◆ Problem description
Look in the material below for the line holding "Background | 4 |". Set it down exactly, with each later line up to and including the line holding "Leaves | 23 – 28 |".

◆ Material provided
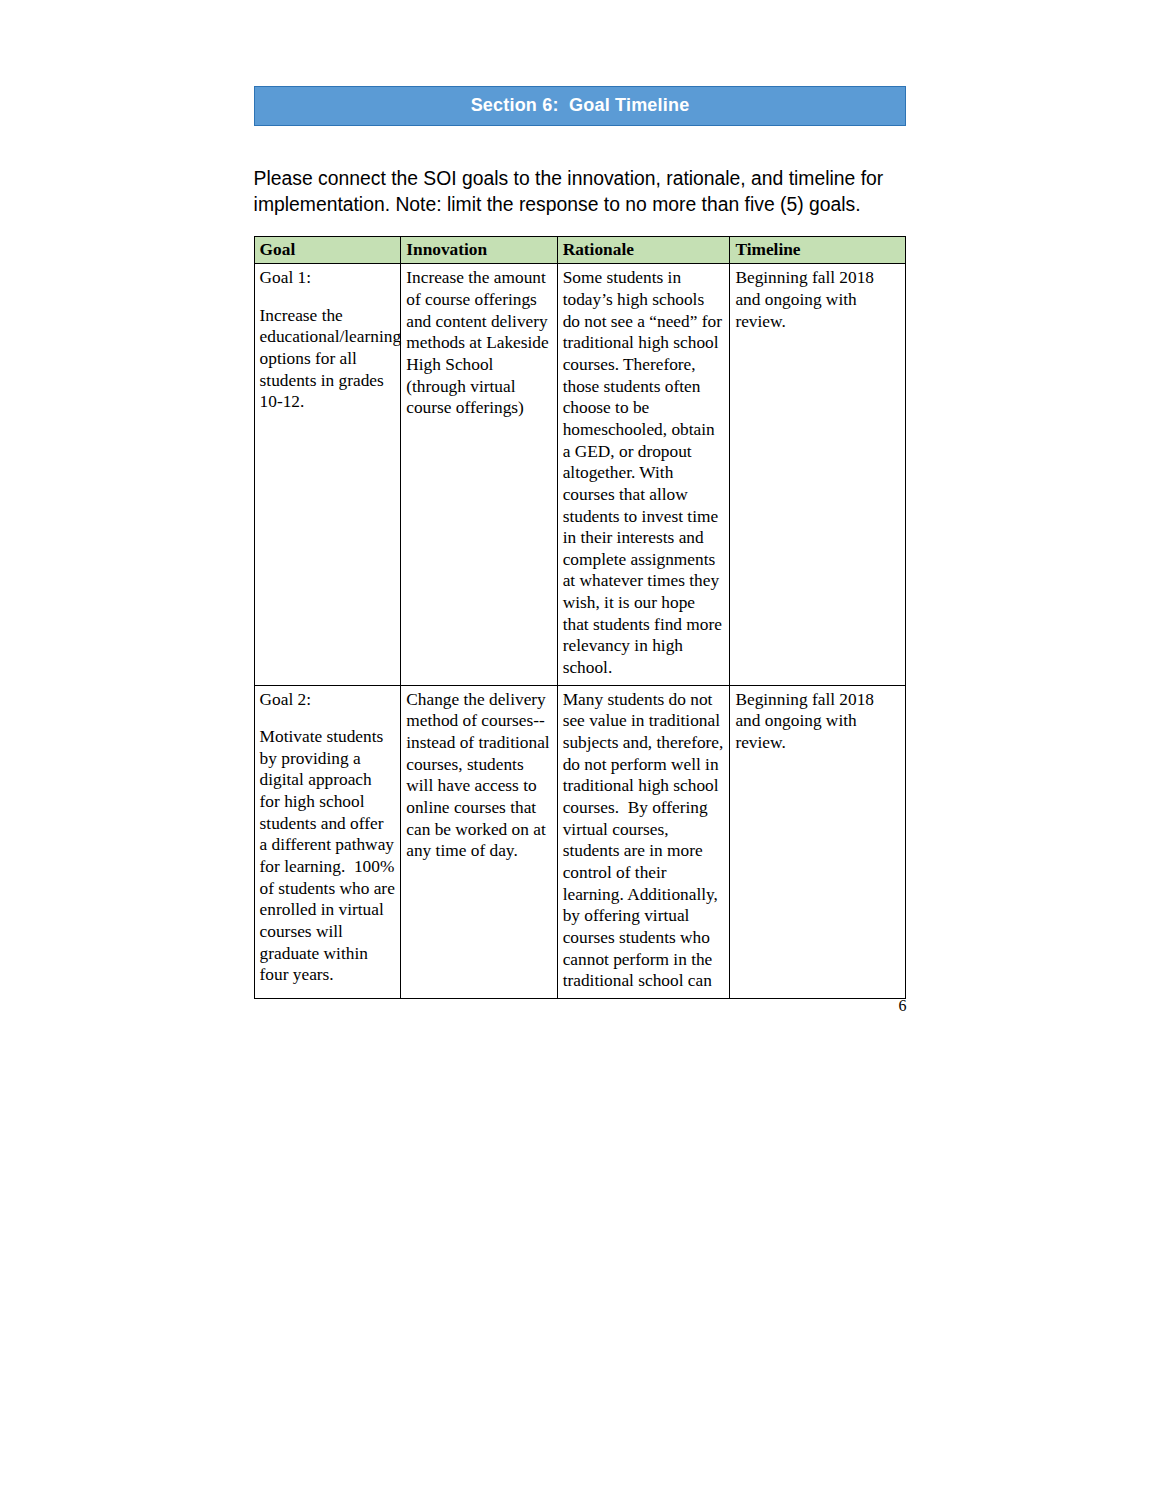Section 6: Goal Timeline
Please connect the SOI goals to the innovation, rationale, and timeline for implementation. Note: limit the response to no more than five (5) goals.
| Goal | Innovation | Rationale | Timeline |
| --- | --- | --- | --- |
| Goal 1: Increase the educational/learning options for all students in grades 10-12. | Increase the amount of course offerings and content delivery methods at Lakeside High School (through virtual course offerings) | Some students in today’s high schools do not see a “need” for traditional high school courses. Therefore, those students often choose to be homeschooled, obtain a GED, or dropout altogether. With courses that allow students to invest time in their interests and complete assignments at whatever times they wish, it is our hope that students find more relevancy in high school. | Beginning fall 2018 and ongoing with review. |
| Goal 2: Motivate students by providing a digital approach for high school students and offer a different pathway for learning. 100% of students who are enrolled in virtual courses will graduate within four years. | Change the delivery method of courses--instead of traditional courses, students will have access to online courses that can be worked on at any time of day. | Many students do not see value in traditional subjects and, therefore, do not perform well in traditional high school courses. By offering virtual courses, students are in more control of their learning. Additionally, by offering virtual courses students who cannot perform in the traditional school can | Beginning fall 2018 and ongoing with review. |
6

--

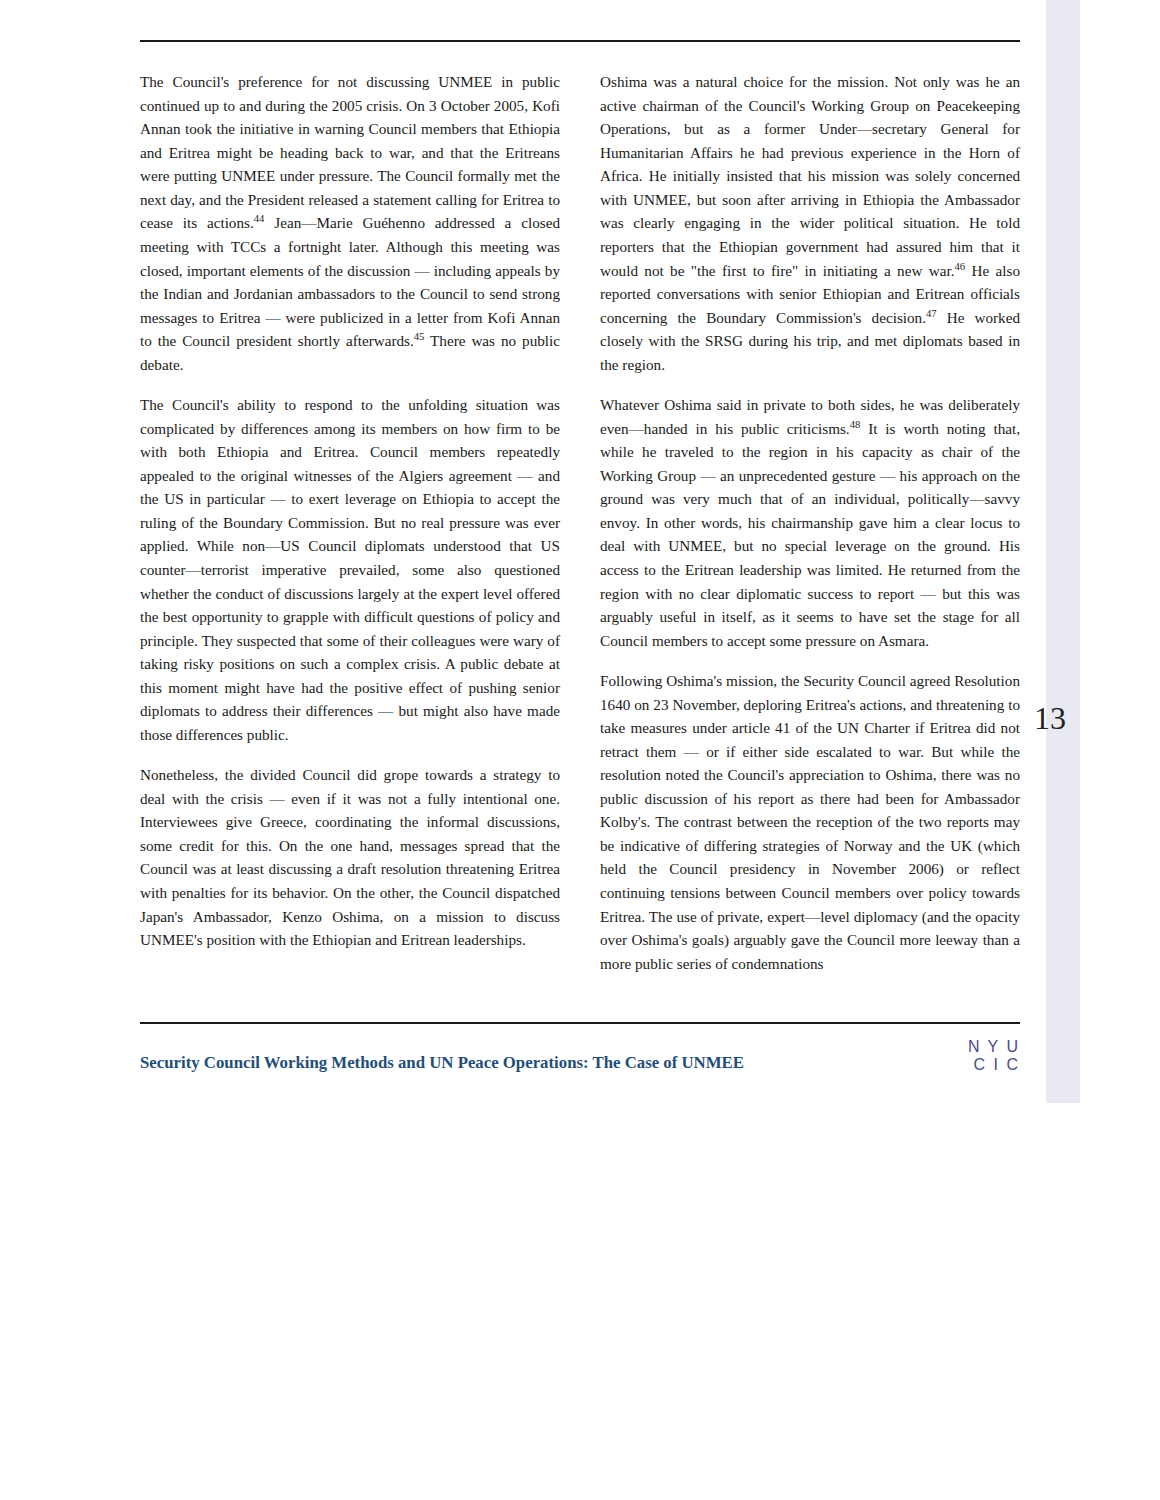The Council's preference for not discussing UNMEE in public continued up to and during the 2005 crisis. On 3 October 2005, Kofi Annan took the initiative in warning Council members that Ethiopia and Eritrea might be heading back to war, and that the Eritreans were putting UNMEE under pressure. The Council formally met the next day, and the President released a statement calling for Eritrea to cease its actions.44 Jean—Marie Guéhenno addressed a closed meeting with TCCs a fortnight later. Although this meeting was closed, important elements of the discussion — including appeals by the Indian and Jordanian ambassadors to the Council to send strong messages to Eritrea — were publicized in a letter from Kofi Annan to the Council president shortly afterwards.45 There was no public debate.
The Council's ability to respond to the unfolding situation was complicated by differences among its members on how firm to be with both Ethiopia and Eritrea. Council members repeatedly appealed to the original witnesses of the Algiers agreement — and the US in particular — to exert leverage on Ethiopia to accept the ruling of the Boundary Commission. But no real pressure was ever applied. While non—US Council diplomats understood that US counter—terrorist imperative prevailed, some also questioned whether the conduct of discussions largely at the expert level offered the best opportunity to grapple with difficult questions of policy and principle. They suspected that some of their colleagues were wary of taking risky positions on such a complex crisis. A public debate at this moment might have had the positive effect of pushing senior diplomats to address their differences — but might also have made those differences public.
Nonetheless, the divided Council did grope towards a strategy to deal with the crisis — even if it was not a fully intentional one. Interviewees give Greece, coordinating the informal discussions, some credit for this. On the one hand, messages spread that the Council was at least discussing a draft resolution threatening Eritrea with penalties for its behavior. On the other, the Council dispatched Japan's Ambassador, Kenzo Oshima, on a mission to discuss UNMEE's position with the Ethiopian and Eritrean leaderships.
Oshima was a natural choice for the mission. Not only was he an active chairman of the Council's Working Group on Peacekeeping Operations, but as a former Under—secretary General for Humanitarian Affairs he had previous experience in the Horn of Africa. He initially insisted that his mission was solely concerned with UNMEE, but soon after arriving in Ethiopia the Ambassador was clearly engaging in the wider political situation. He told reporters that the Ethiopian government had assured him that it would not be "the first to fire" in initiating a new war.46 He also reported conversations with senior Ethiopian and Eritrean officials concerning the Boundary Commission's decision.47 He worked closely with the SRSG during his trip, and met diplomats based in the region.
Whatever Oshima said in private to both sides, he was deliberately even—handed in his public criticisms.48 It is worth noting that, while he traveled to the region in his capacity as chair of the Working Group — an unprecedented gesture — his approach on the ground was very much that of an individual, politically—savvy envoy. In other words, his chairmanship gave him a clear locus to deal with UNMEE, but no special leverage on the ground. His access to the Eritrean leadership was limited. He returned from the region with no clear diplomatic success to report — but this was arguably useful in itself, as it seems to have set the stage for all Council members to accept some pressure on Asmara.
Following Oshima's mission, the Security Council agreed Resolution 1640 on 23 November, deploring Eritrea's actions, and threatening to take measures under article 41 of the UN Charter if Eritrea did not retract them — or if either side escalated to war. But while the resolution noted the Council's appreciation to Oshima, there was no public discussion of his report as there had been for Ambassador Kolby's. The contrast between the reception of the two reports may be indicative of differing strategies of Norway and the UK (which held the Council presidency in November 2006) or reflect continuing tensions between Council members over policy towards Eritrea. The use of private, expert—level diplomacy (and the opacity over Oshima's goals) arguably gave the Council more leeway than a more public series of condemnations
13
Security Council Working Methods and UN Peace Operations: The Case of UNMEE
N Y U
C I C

* * *

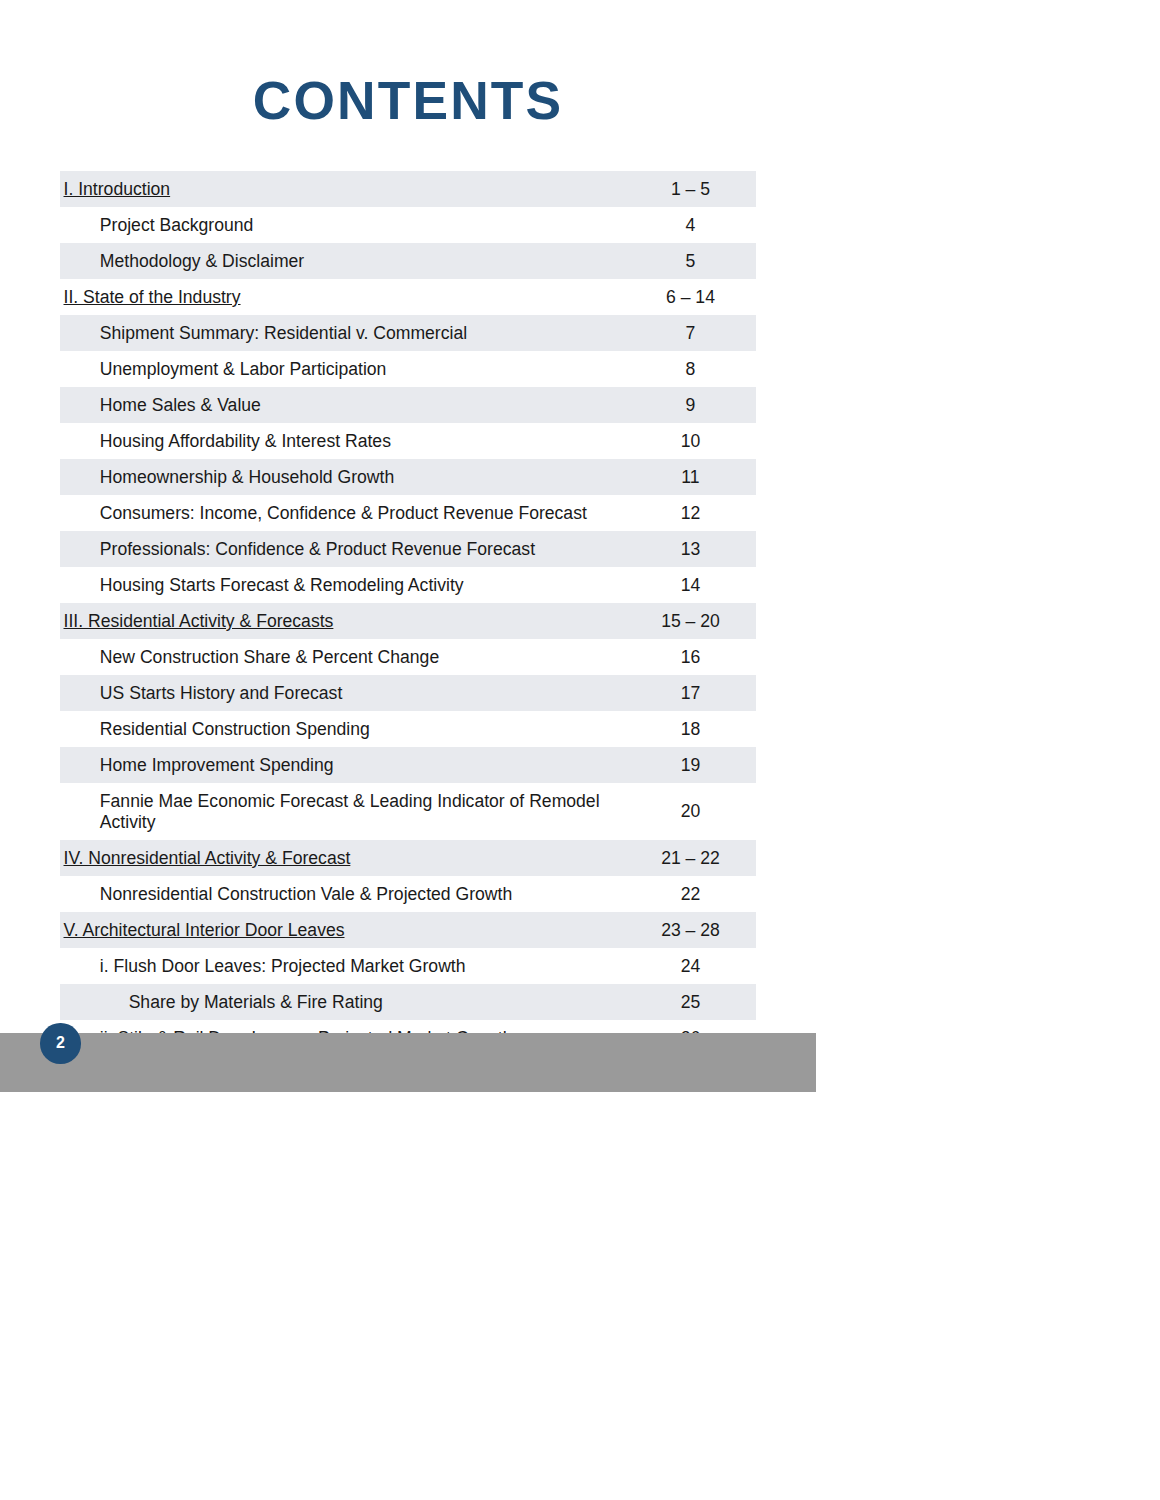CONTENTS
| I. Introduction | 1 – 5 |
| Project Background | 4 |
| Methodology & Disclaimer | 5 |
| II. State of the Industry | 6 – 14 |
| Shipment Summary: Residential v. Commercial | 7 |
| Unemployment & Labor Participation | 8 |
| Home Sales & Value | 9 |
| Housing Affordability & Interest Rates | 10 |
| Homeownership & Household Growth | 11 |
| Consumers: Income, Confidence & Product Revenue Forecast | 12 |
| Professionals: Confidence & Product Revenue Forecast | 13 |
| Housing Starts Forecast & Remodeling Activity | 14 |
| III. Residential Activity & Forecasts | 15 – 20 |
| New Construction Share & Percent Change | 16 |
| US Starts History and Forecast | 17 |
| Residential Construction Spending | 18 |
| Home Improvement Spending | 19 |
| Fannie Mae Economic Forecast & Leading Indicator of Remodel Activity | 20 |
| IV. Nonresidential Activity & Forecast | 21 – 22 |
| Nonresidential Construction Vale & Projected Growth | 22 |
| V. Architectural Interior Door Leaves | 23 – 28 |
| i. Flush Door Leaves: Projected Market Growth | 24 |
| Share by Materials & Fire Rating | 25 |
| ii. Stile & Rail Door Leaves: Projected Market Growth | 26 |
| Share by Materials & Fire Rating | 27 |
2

◆ Written solution
| Project Background | 4 |
| Methodology & Disclaimer | 5 |
| II. State of the Industry | 6 – 14 |
| Shipment Summary: Residential v. Commercial | 7 |
| Unemployment & Labor Participation | 8 |
| Home Sales & Value | 9 |
| Housing Affordability & Interest Rates | 10 |
| Homeownership & Household Growth | 11 |
| Consumers: Income, Confidence & Product Revenue Forecast | 12 |
| Professionals: Confidence & Product Revenue Forecast | 13 |
| Housing Starts Forecast & Remodeling Activity | 14 |
| III. Residential Activity & Forecasts | 15 – 20 |
| New Construction Share & Percent Change | 16 |
| US Starts History and Forecast | 17 |
| Residential Construction Spending | 18 |
| Home Improvement Spending | 19 |
| Fannie Mae Economic Forecast & Leading Indicator of Remodel Activity | 20 |
| IV. Nonresidential Activity & Forecast | 21 – 22 |
| Nonresidential Construction Vale & Projected Growth | 22 |
| V. Architectural Interior Door Leaves | 23 – 28 |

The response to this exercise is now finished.